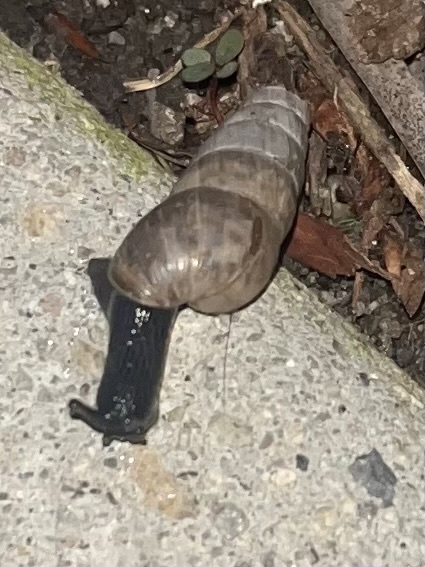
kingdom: Animalia
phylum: Mollusca
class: Gastropoda
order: Stylommatophora
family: Achatinidae
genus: Rumina
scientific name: Rumina decollata
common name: Decollate snail
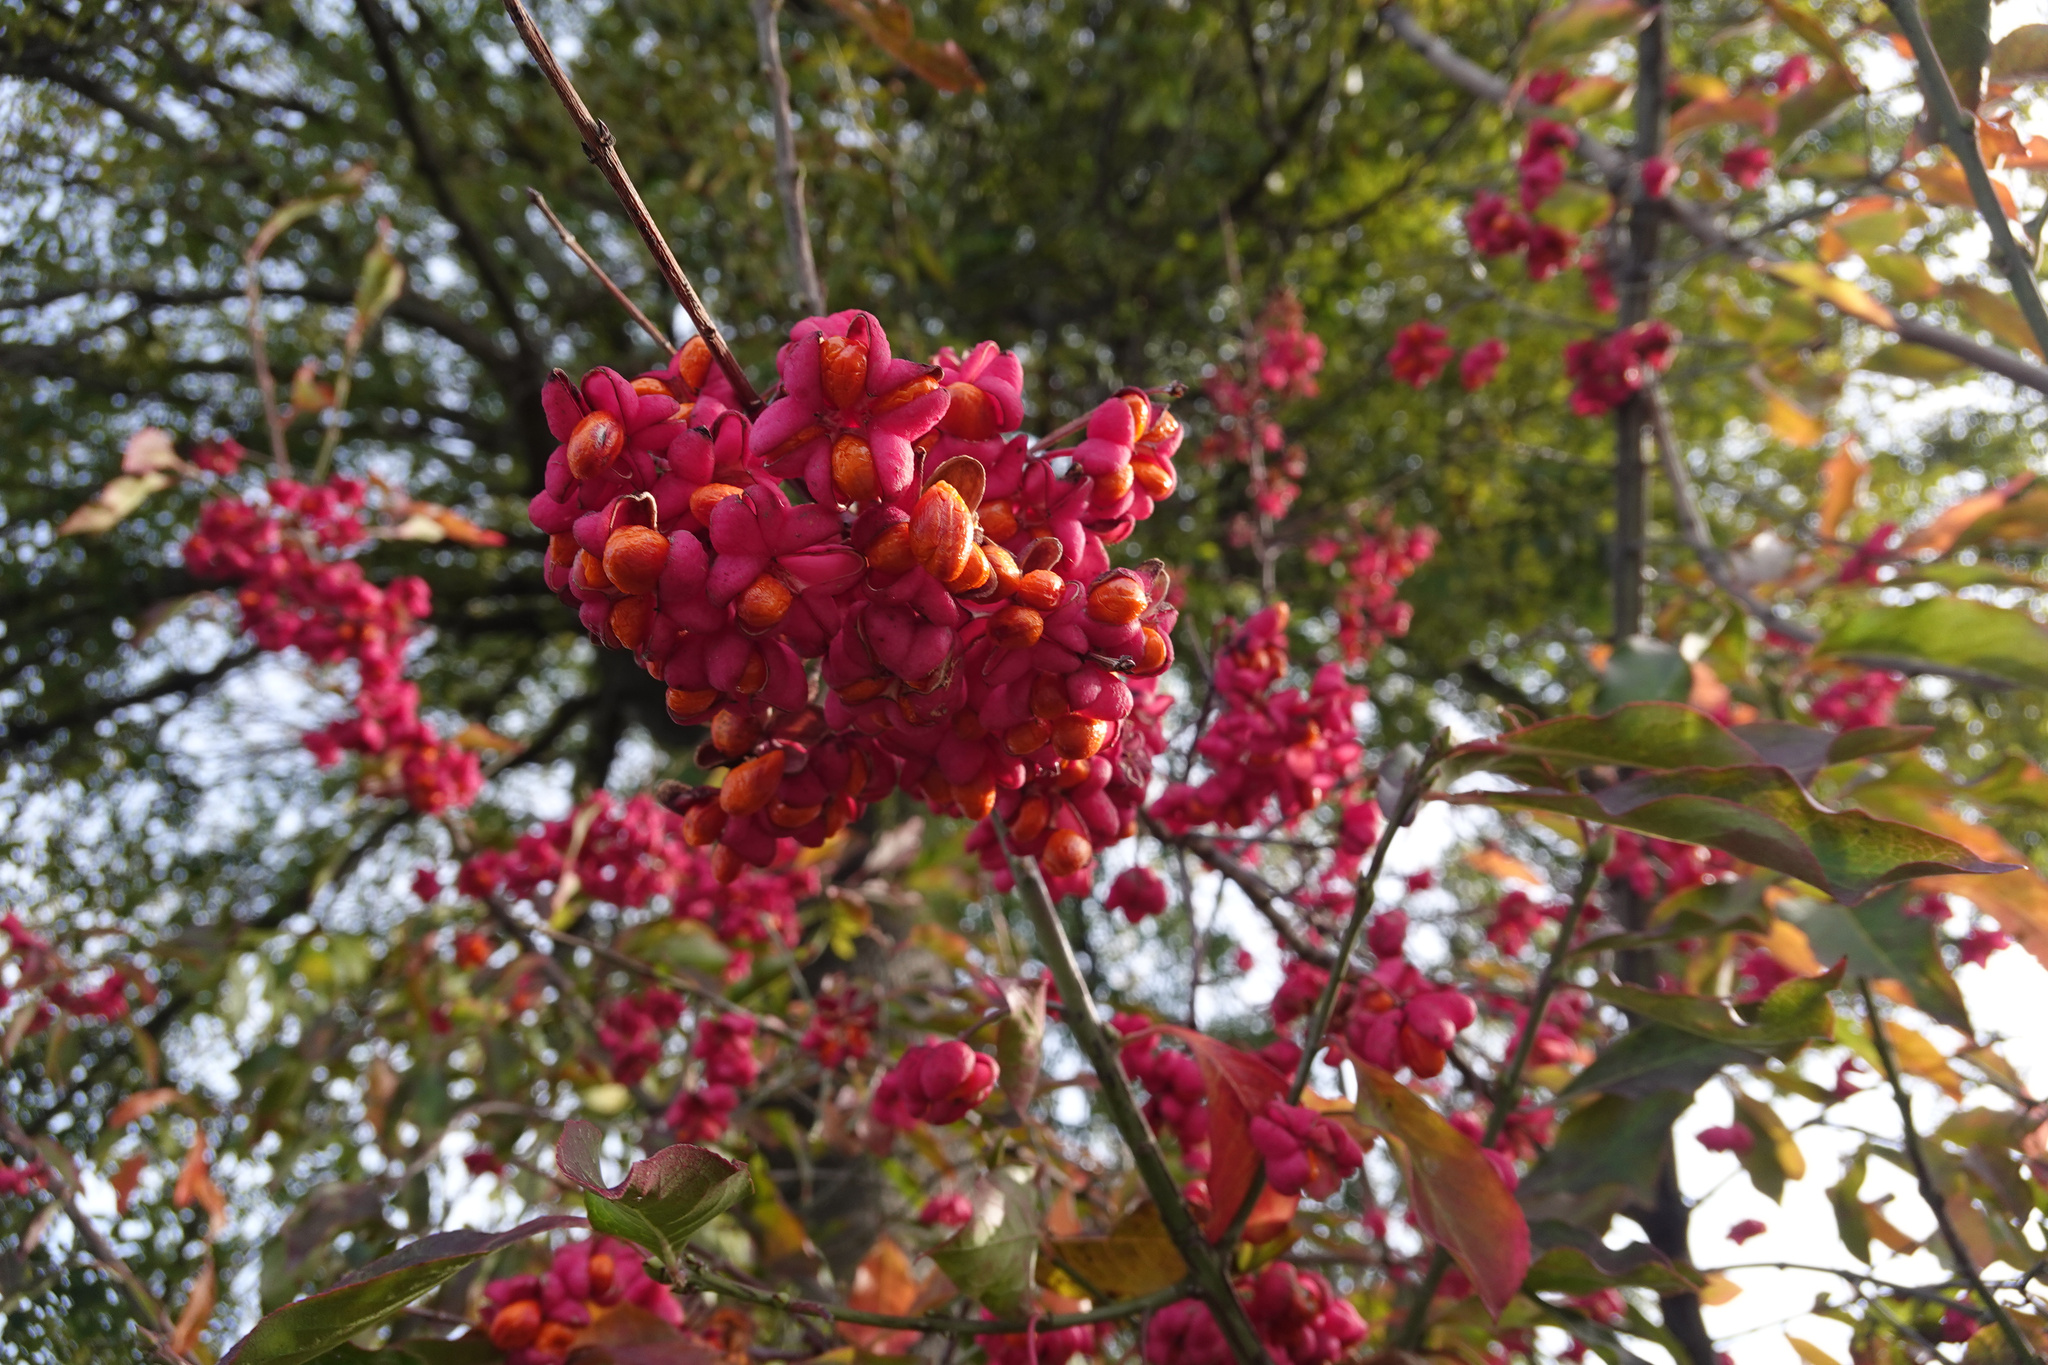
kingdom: Plantae
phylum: Tracheophyta
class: Magnoliopsida
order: Celastrales
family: Celastraceae
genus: Euonymus
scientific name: Euonymus europaeus
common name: Spindle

_Aim:_
Copy the items above word for word, from the line with "scientific name: Rumina decollata" through the last line of the items, leaving out the pictures.

_Expected output:_
scientific name: Rumina decollata
common name: Decollate snail
kingdom: Plantae
phylum: Tracheophyta
class: Magnoliopsida
order: Celastrales
family: Celastraceae
genus: Euonymus
scientific name: Euonymus europaeus
common name: Spindle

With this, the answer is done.